__Given instruction 1__:
In the data warehouse excerpt, what is the key to maintaining flexibility?
__Given instruction 2__:
Transcribe the data warehouse excerpt starting at "A data warehouse needs to be" and ending at "or error filtering.".
__Given instruction 3__:
Does each statement agree with the data warehouse excerpt? Answer yes or no for each, quoting the deciding words. (a) Truncate and Bulk Insert are log intensive. (b) The bulk load script is for a text file using comma delimiters. (c) To reduce logging, the database should be set to Full recovery mode.

__Source passage__:
※

Viable, sustainable and flexible

A data warehouse needs to be viable, sustainable and most importantly flexible. Modularity is the key to maintaining flexibility. As with many consulting projects: you can have it good, you can have it fast, you can have it cheap...pick 2.

A balance must be struck between being complete, being fast and being correct. Transactional systems will have different ways of handling data and I have yet to find a transactional system without test records and dates that are out-of range of the business operations. These kinds of records must be handled in transformations or error filtering.

Needs to Fit the Business Needs

A data warehouse needs to fit the business needs. It is not a cookie cutter one solution fits all, but there will be already solved transformations available on the web that can be repurposed and reorganized to fit the business needs. There are no brownie points for reinventing the wheel.

The rest of this blog will focus on providing a selection of T-SQL transformations tips that can be referenced and repurposed for transforming your source data into actionable information. 

BULK Insert of Text File

This is a minimal clear and bulk load script for a text file using tab delimiters and standard Unicode row terminators. Bulk inserts can become a lot more complicated with separate file layout scripts and record block loading. See the Microsoft library to build your particular solution. Truncate and Bulk Insert are log intensive.

TRUNCATE TABLE DWtempfortime.dbo.TimeLoad

BULK INSERT DWtempfortime.dbo.TimeLoad

   FROM 'E:\data_share\Calendar for editing.txt'

   WITH

      (

         FIELDTERMINATOR ='\t',

         ROWTERMINATOR ='\n'

      );

 http://technet.microsoft.com/en-us/library/ms188365(v=sql.110).aspx

 

Other Practices to Reduce Logging

Set the database to Simple recovery mode

Periodic Database backup as part of transformation processing can be used to truncate logs if you don’t have a fancy backup system.

※

__Material supplied__:
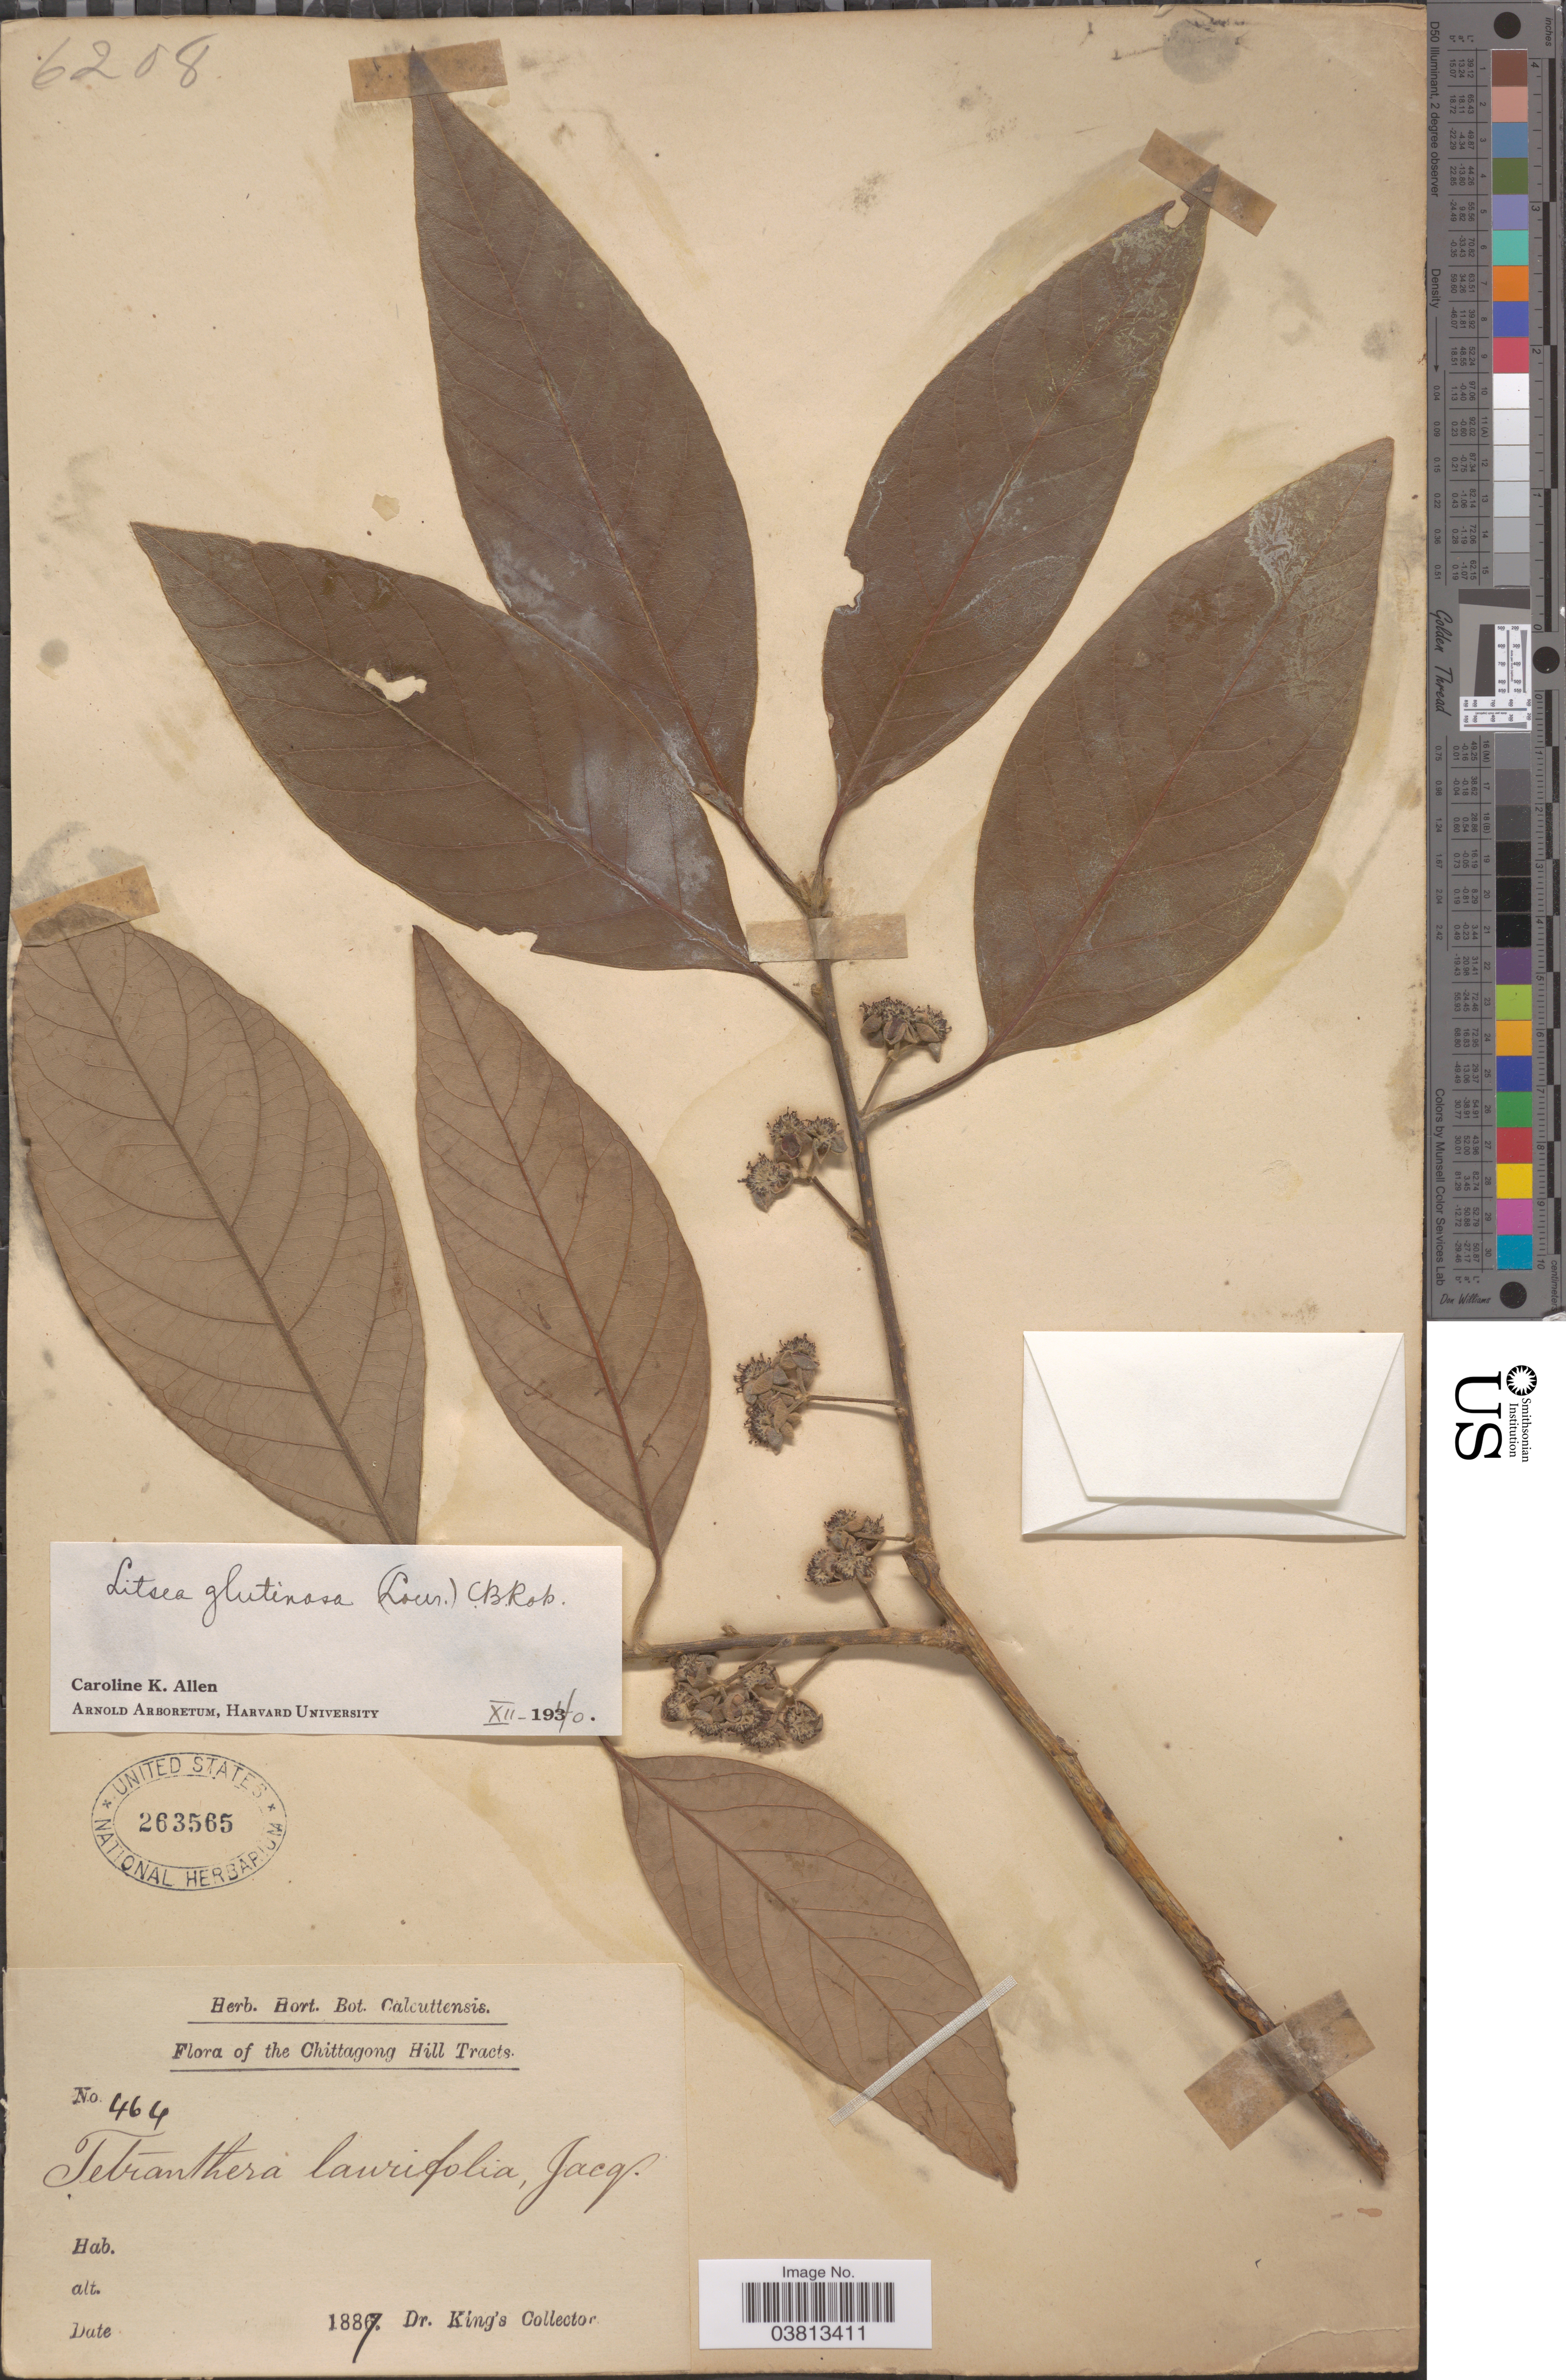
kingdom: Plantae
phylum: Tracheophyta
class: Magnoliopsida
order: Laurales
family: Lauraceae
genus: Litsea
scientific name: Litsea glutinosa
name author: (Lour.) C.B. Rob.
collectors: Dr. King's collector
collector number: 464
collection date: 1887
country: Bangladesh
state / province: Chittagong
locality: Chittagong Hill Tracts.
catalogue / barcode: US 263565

※

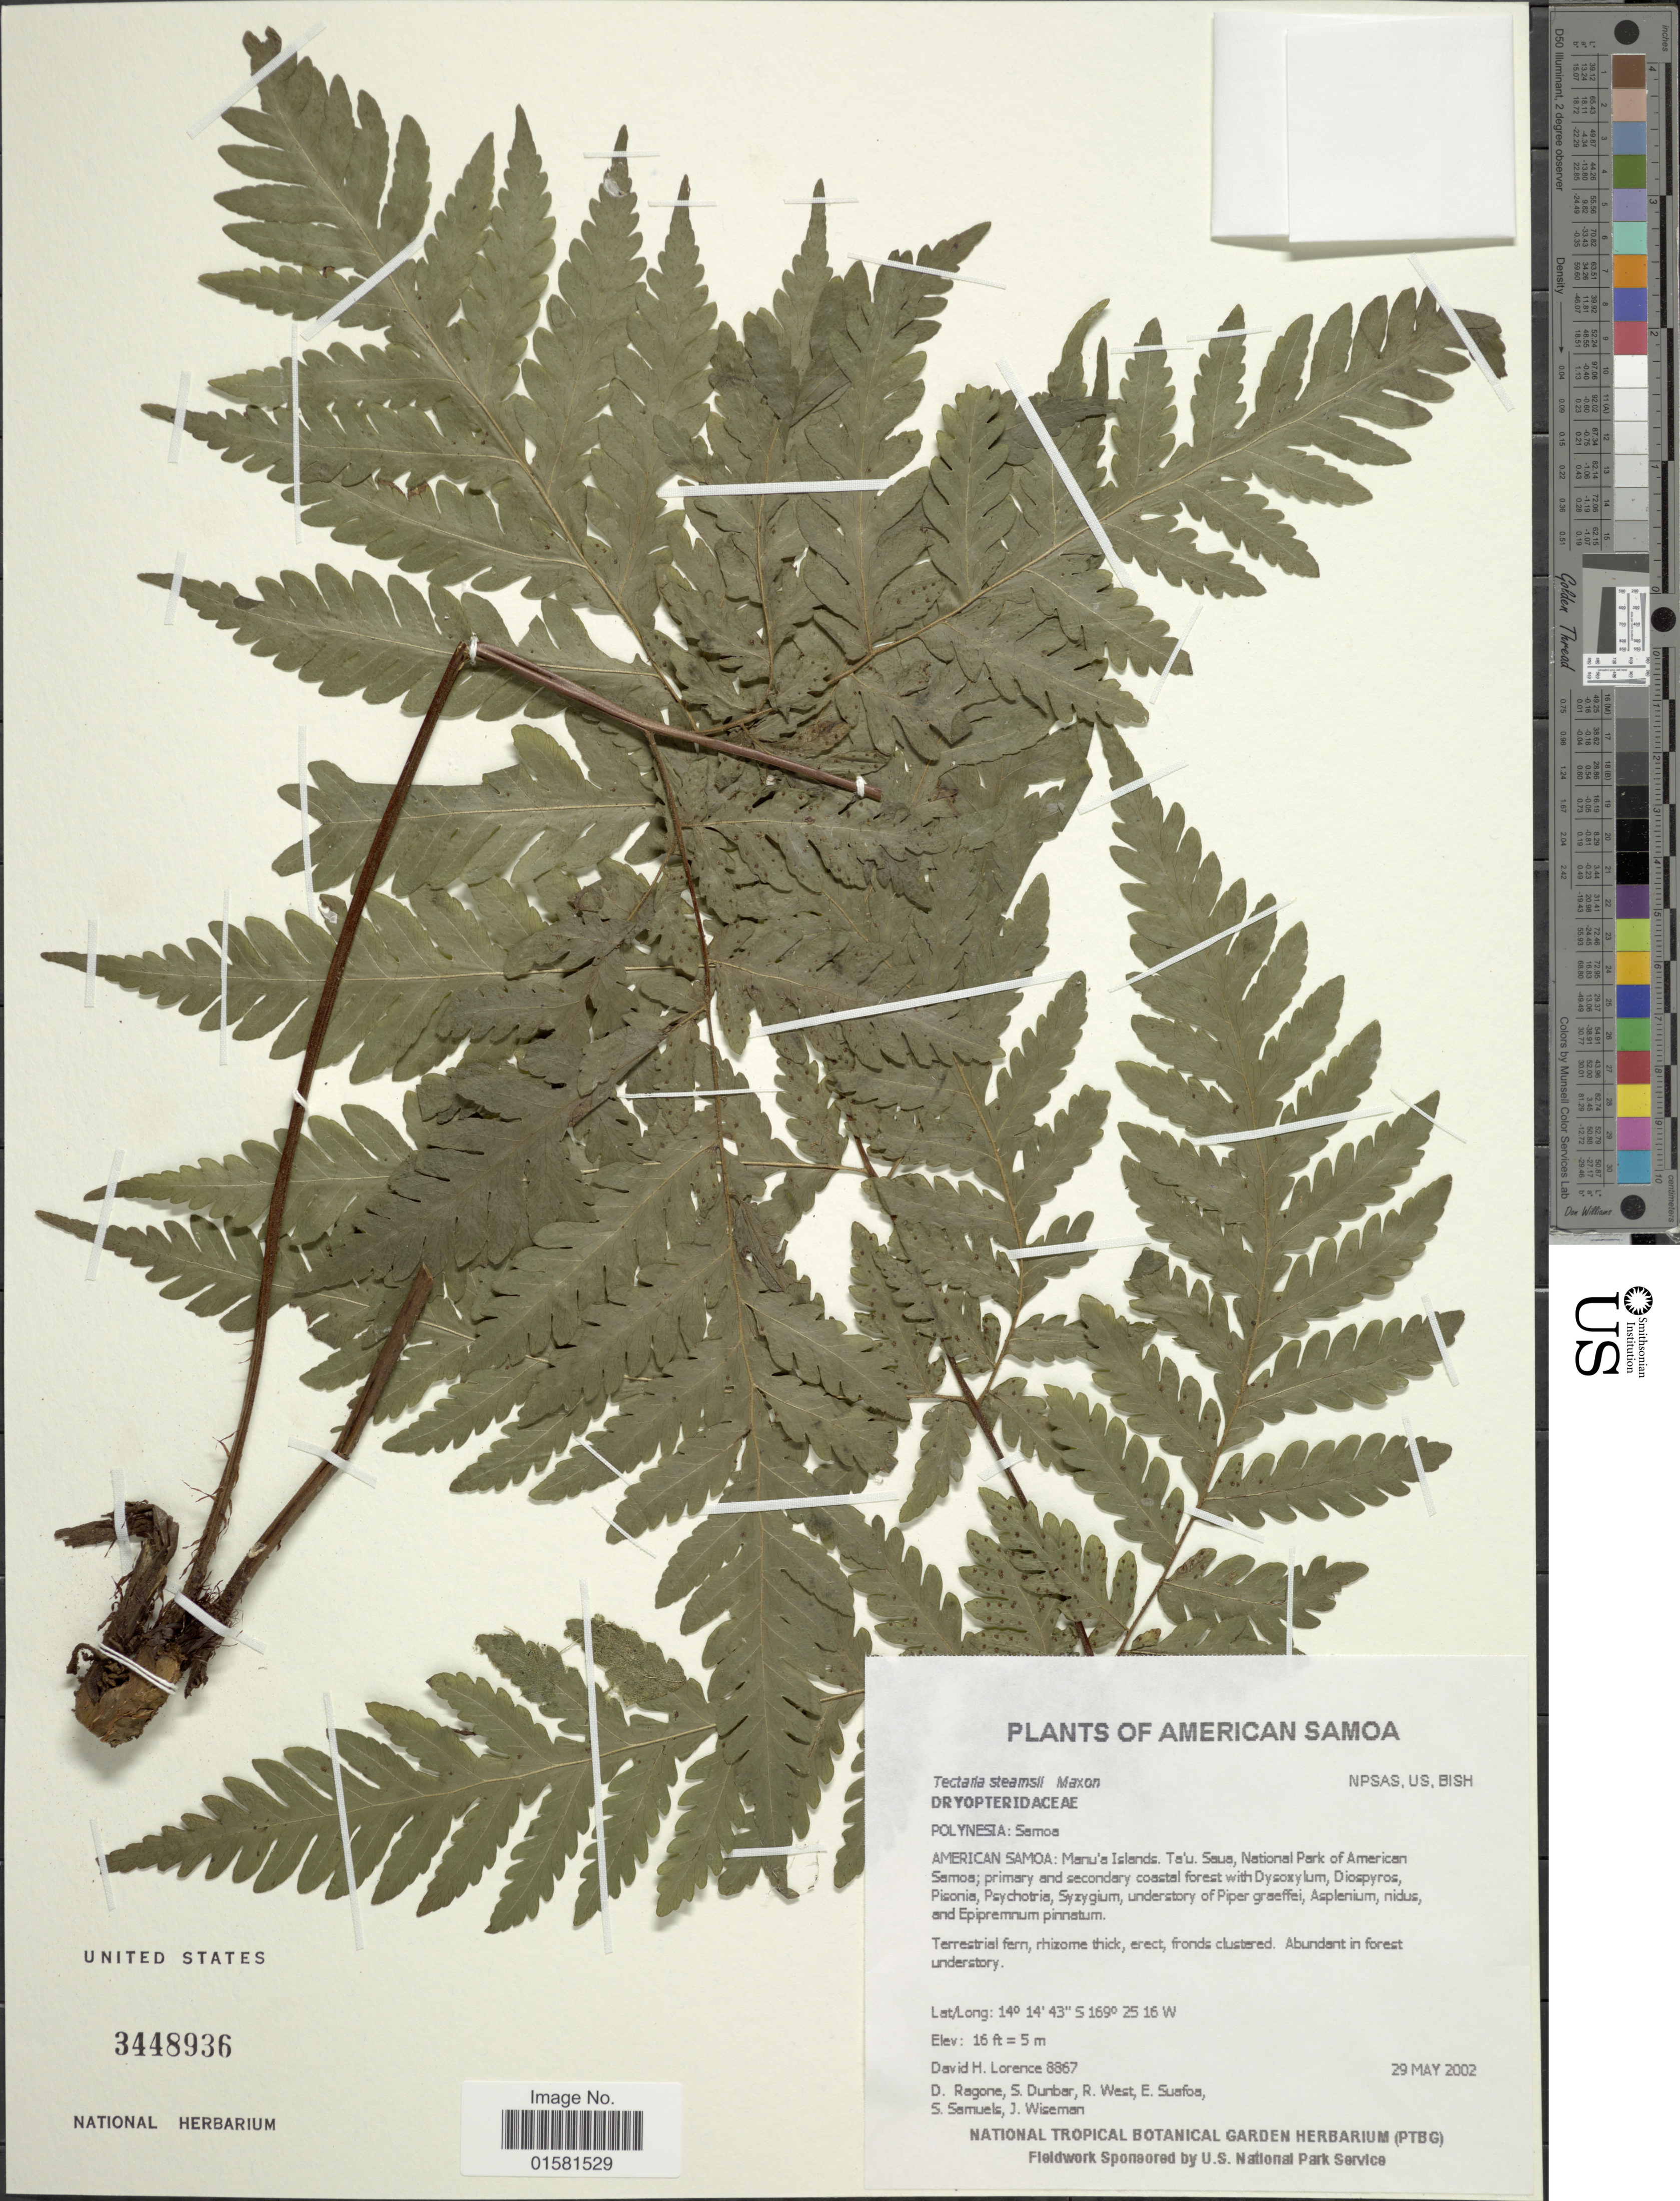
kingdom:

※

__Exercise response 1__:
Modularity

__Exercise response 2__:
A data warehouse needs to be viable, sustainable and most importantly flexible. Modularity is the key to maintaining flexibility. As with many consulting projects: you can have it good, you can have it fast, you can have it cheap...pick 2.

A balance must be struck between being complete, being fast and being correct. Transactional systems will have different ways of handling data and I have yet to find a transactional system without test records and dates that are out-of range of the business operations. These kinds of records must be handled in transformations or error filtering.

__Exercise response 3__:
(a) Yes: "Truncate and Bulk Insert are log intensive."
(b) No: "a text file using tab delimiters"
(c) No: "Set the database to Simple recovery mode"